Compare this with the theoretical resolution of travel time tomography (given by the width of the Fresnel volume). Recall that the Fresnel volume is approximately equal to the square root of the product of the wavelength and the offset. Use the data plot to determine the minimum and maximum offset of refracted arrivals.

This theoretical resolution limit corresponds to the "physical resolution discussed in video 3 of session 5. It depends on the physical process that we measure.

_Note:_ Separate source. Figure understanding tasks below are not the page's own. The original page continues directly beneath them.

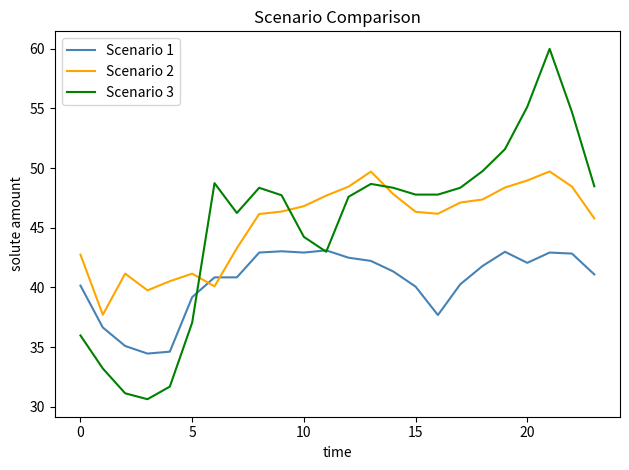

Rank the series by their maximum value, from highest to lowest.

Scenario 3, Scenario 2, Scenario 1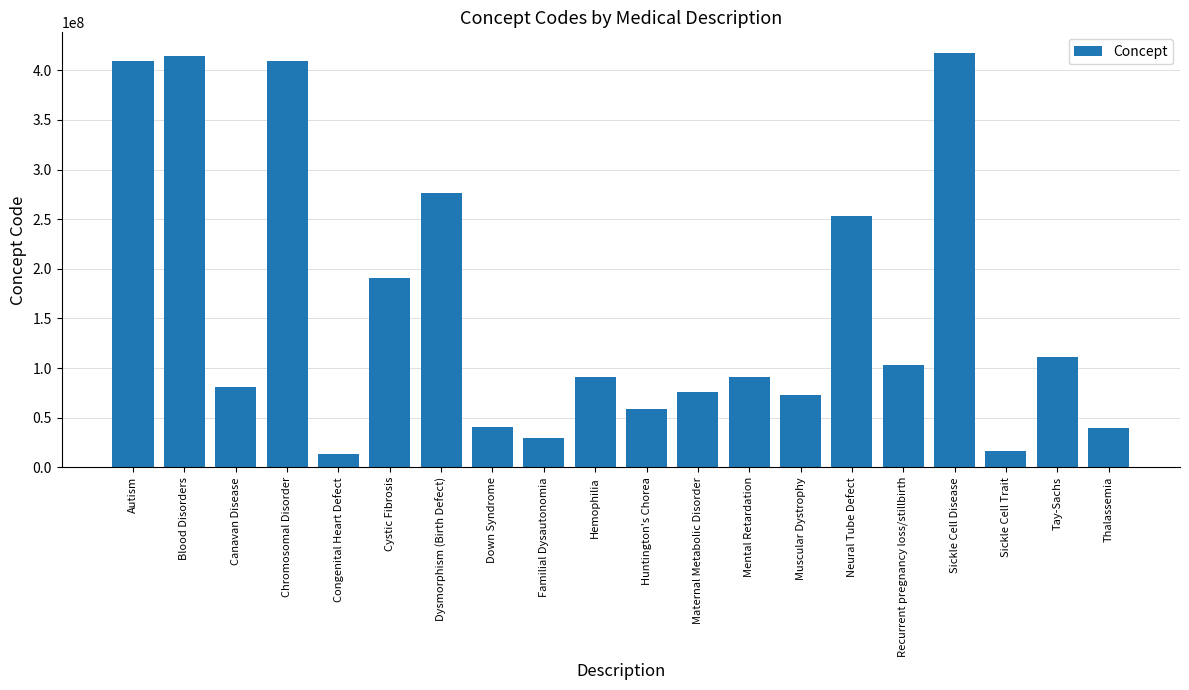

What is the maximum value shown in the chart?

417357006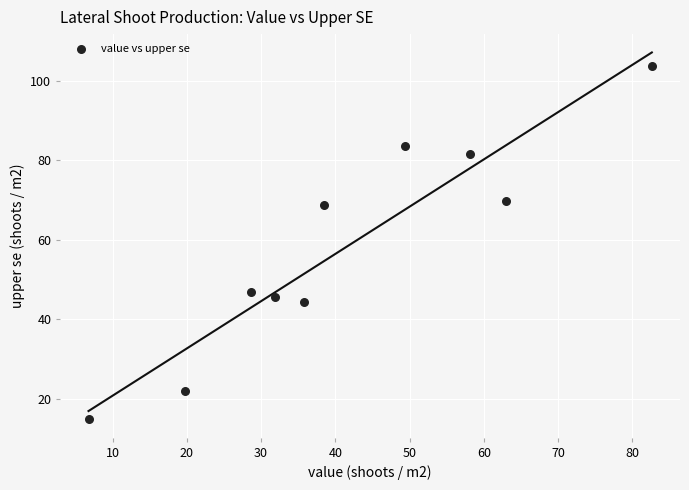

What is the average Y value?

58.1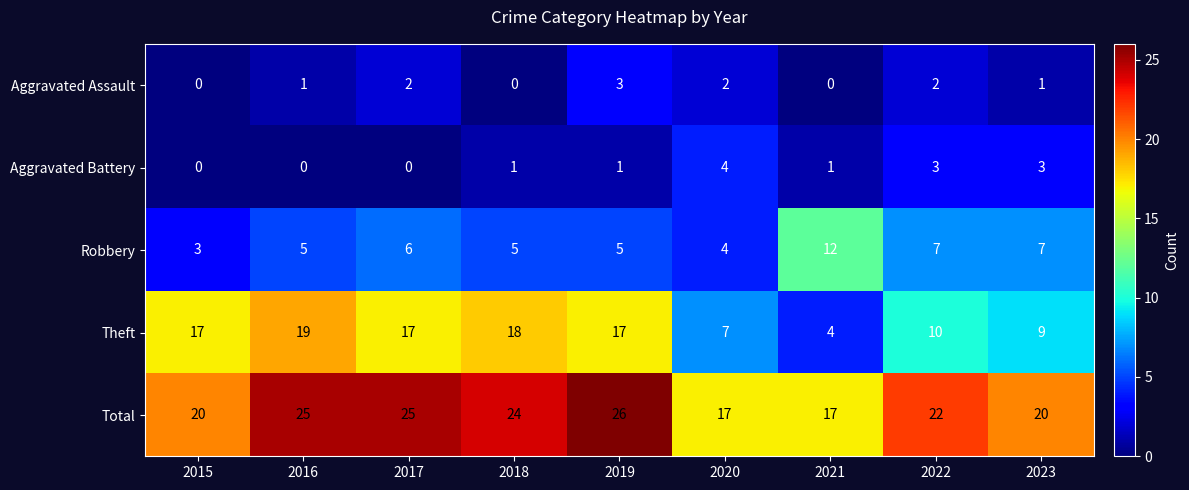

How many distinct data groups are displayed?

5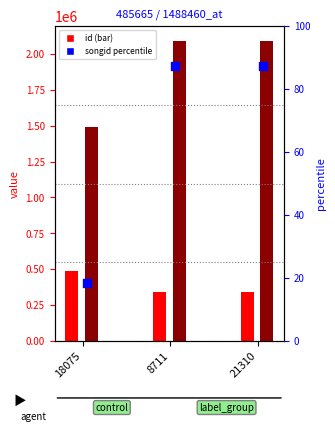

Approximately how many times larger is the value at 21310 compared to 8711?

1.0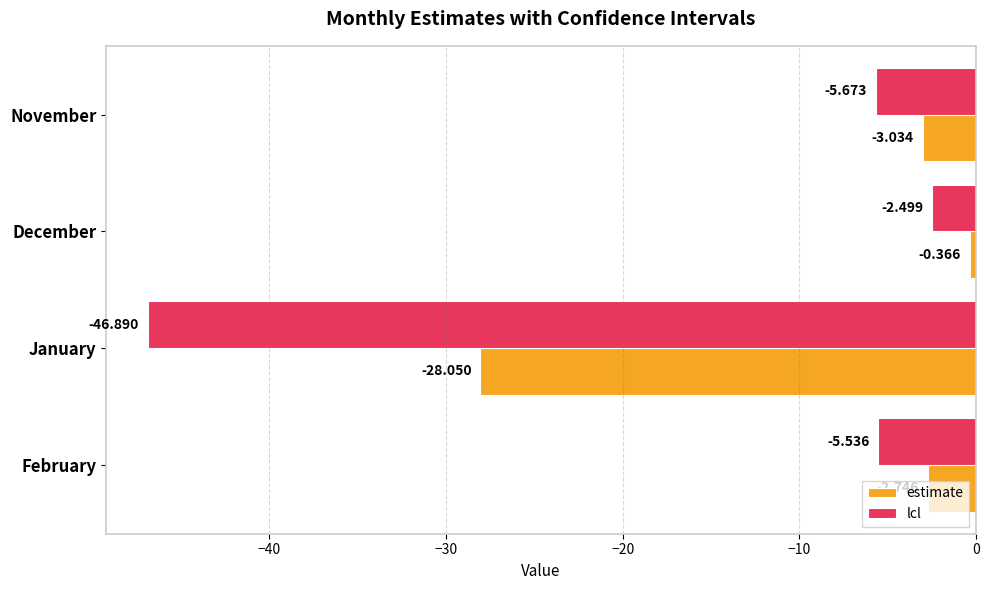

Which category has the lowest value across all series?

January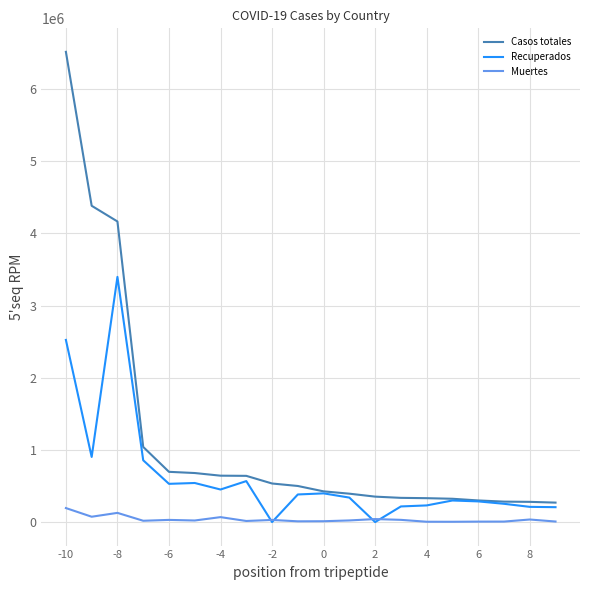

Rank the series by their average value, from lowest to highest.

Muertes, Recuperados, Casos totales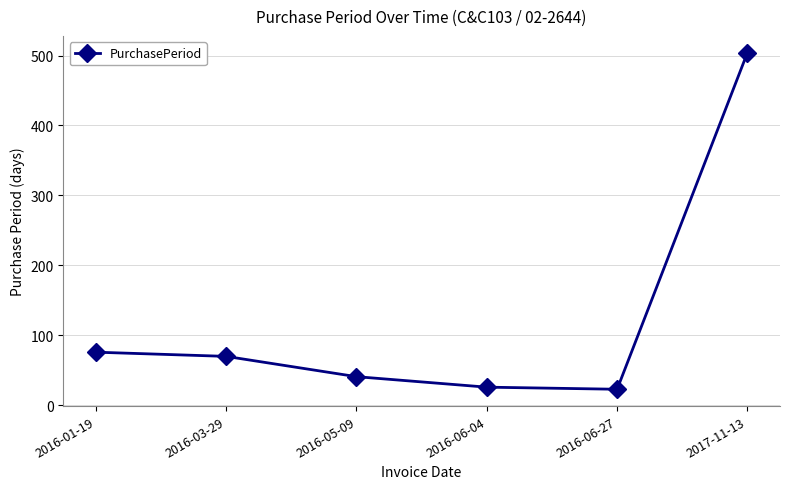

What is the sum of the values at 2016-01-19 and 2017-11-13?

580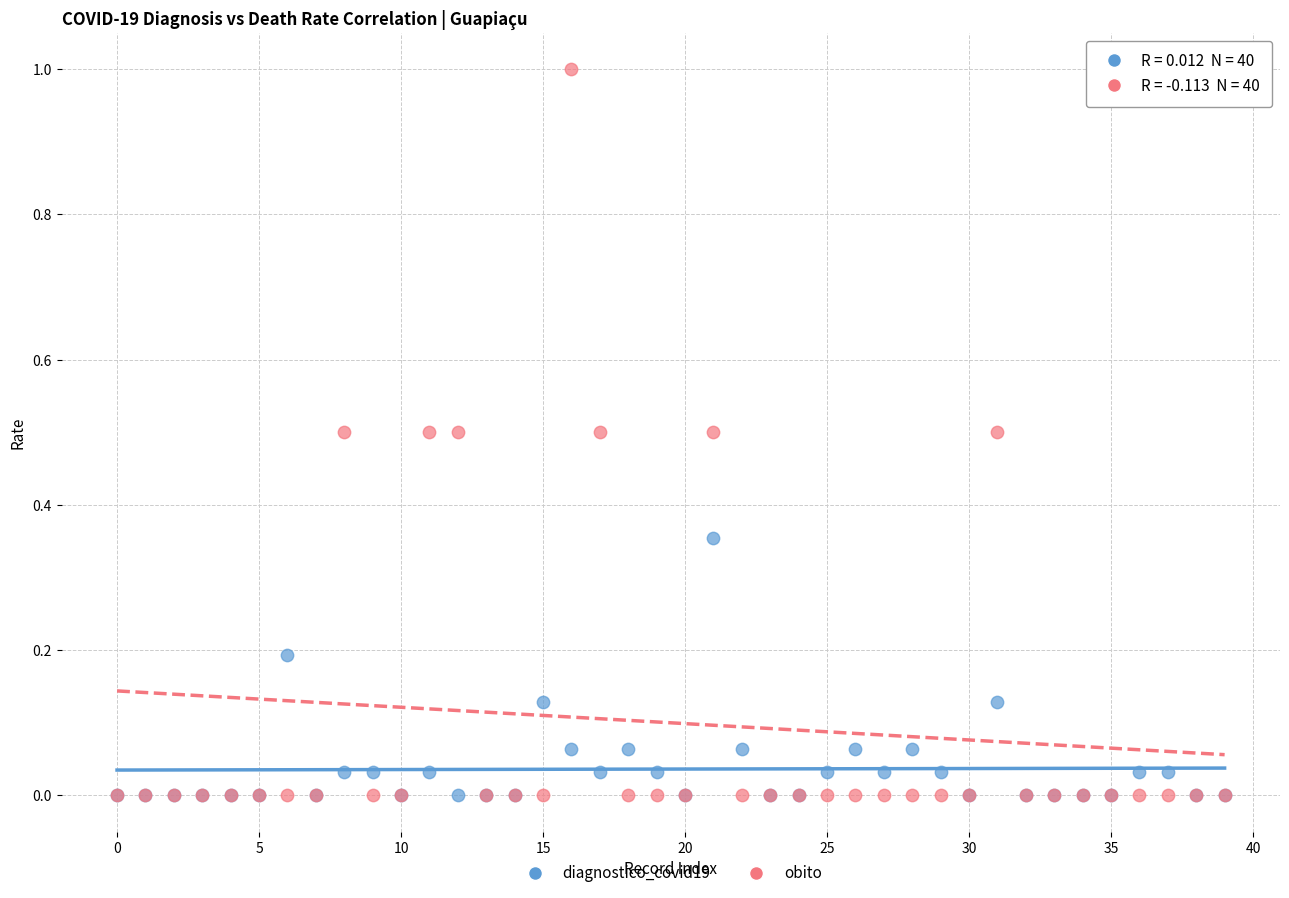

Which series has the widest spread of Y values?

obito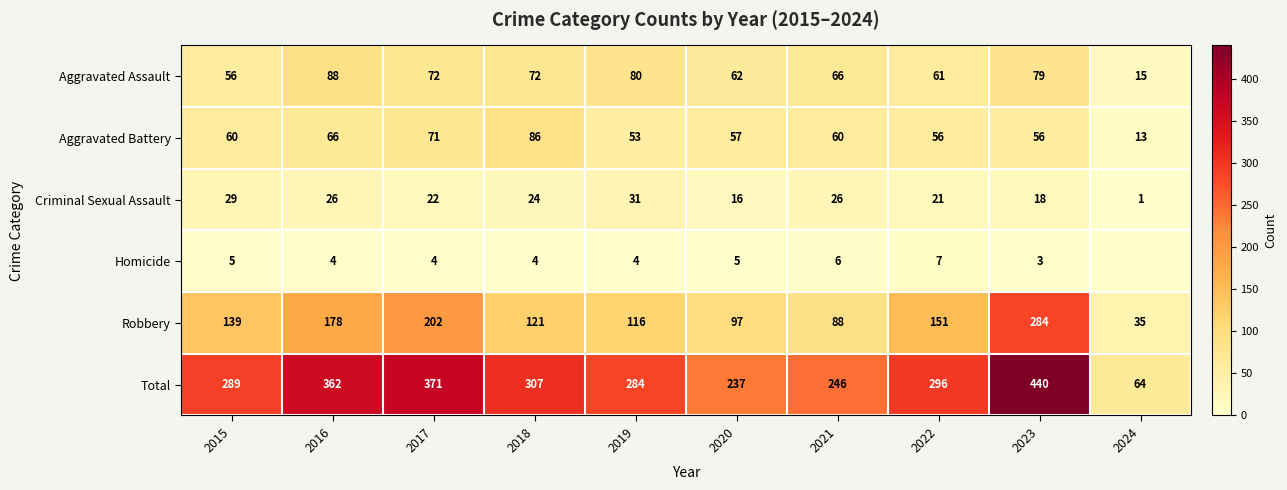

What is the total value across all series at 2024?

128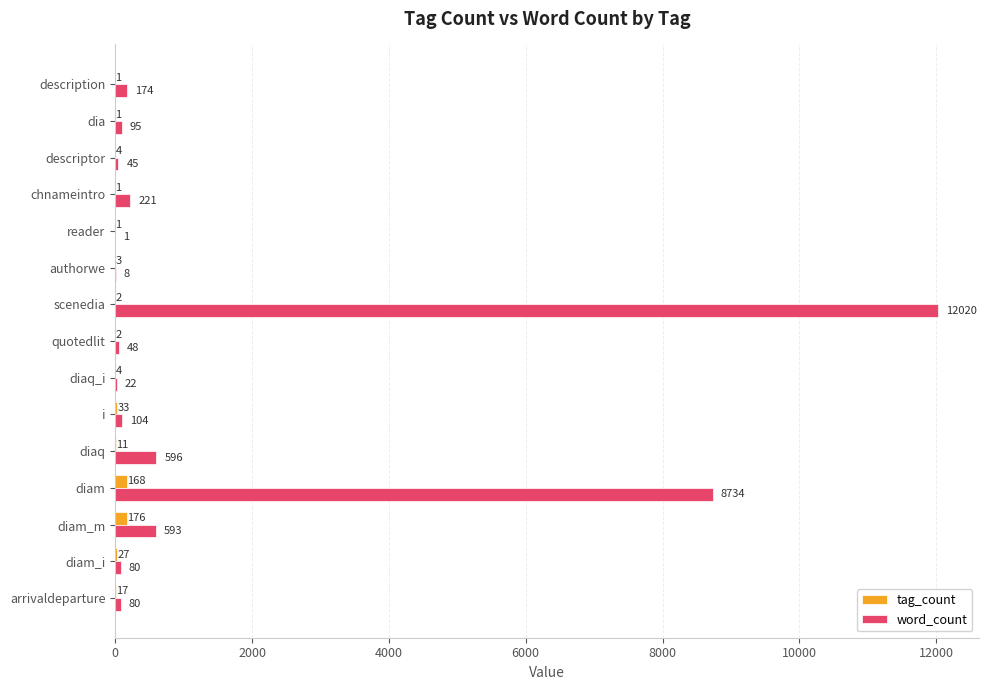

What are all the series names shown in the legend?

tag_count, word_count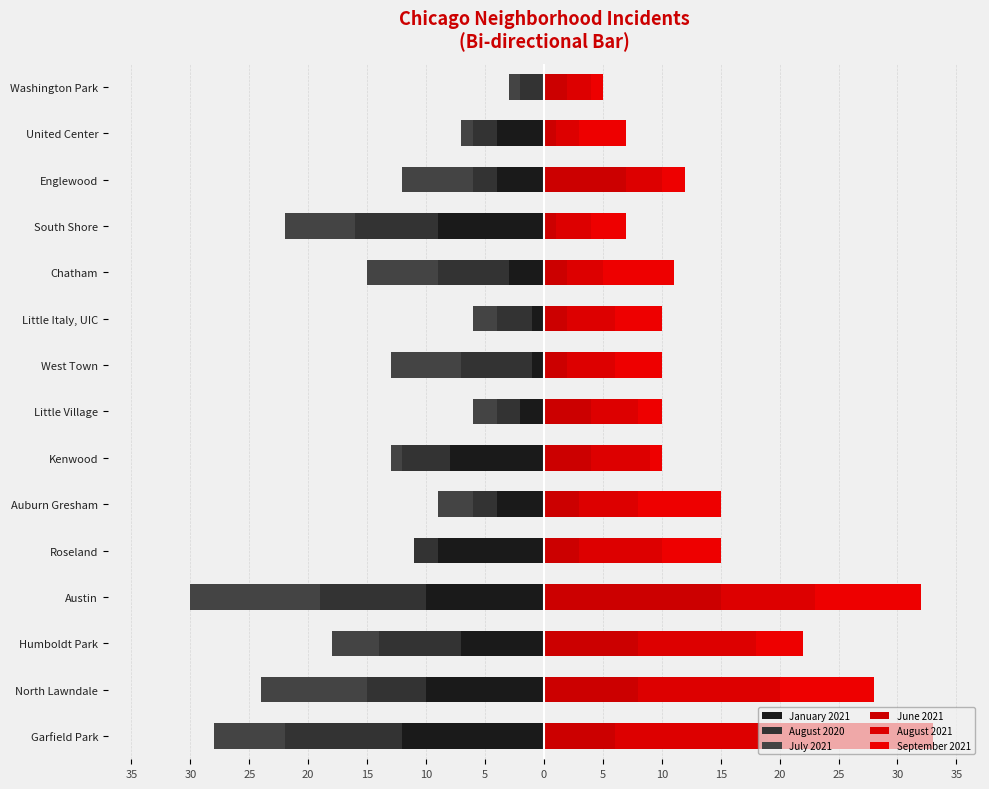

Reading left to right, extract all data points from this chart.

January 2021: -12	-10	-7	-10	-9	-4	-8	-2	-1	-1	-3	-9	-4	-4	0
August 2020: -10	-5	-7	-9	-2	-2	-4	-2	-6	-3	-6	-7	-2	-2	-2
July 2021: -6	-9	-4	-11	0	-3	-1	-2	-6	-2	-6	-6	-6	-1	-1
June 2021: 6	8	8	15	3	3	4	4	2	2	2	1	7	1	2
August 2021: 13	12	10	8	7	5	5	4	4	4	3	3	3	2	2
September 2021: 14	8	4	9	5	7	1	2	4	4	6	3	2	4	1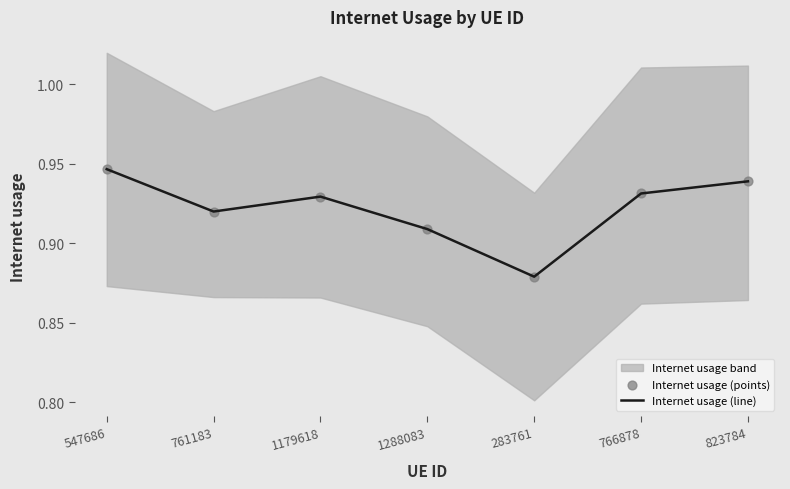

Is the value of Internet usage (line) at 1179618 greater than the value of Internet usage (points) at 283761?

Yes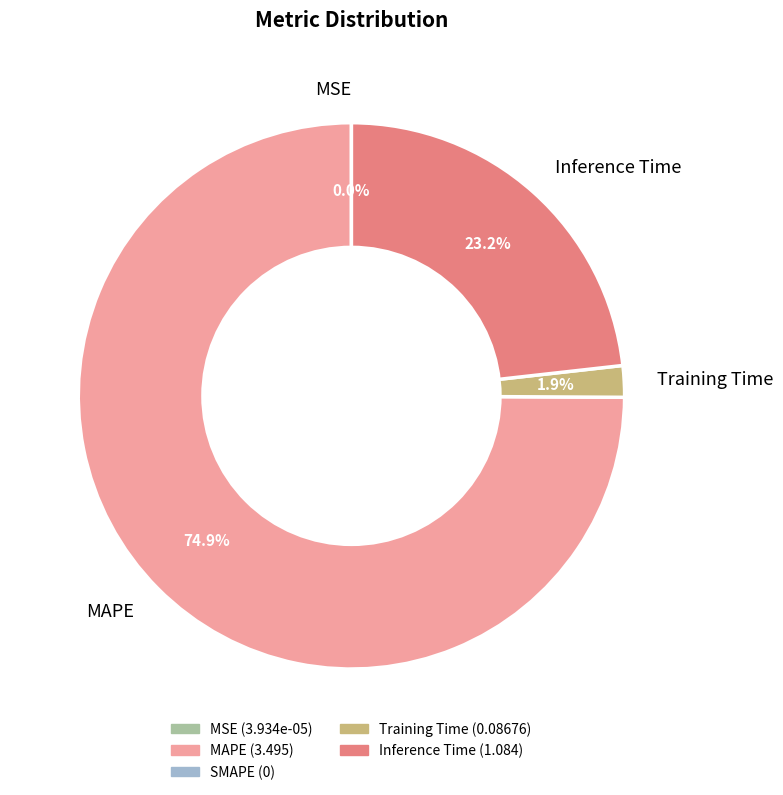

What is the largest slice in the pie chart?

MAPE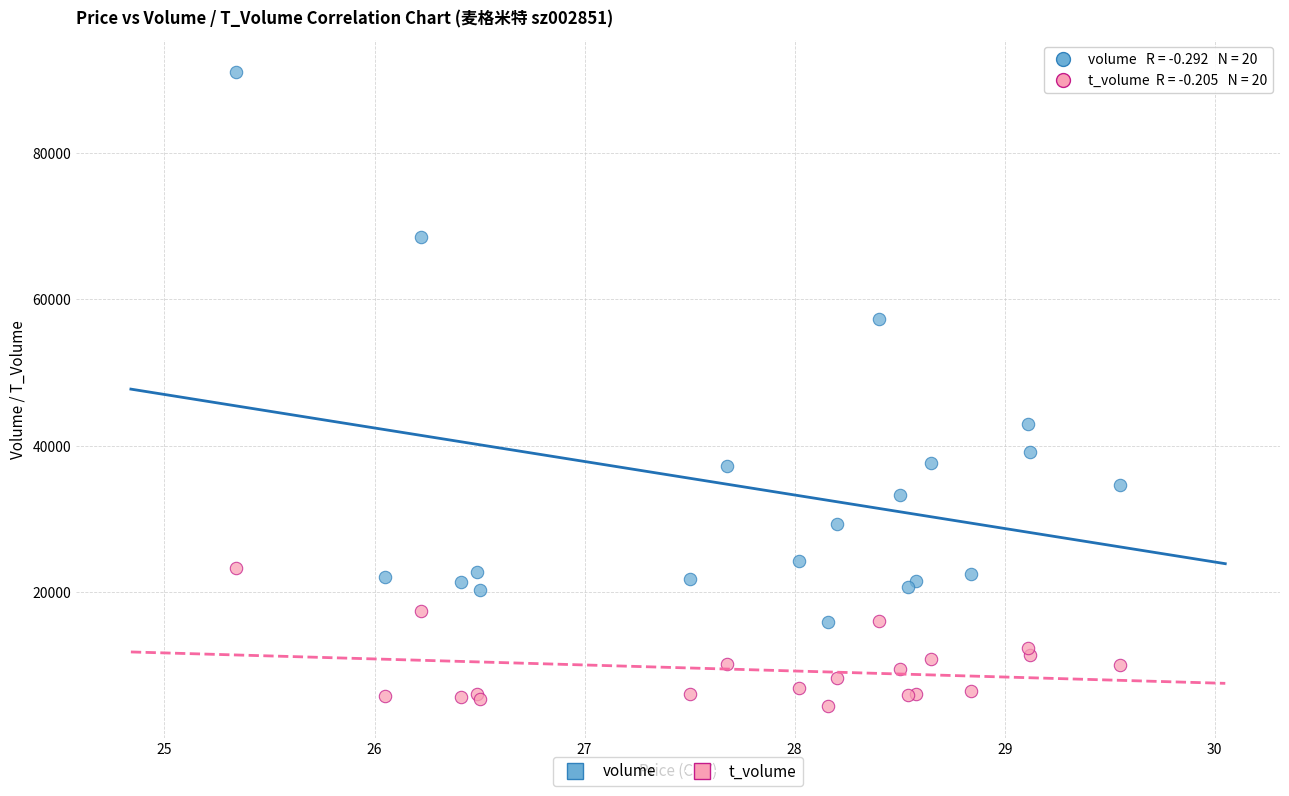

Which series reaches the maximum Y coordinate?

volume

It does not account for the data distribution and the illumination of the target (the data resolution).

# Final considerations

**Question 5.** In question 5 you have determined the theoretical best resolution that you can expect from this inversion. How would you determine the "model resolution"?

**Question 6.** Examine the comparison between the true model and the output model from iteration 120. Notice how the match varies spatially. What affects the variations in the quality of the model?

**Question 7.** How could we improve the resolution of the final model?

**Question 8.** The model extends to 3200 m depth. How coudl we image deeper?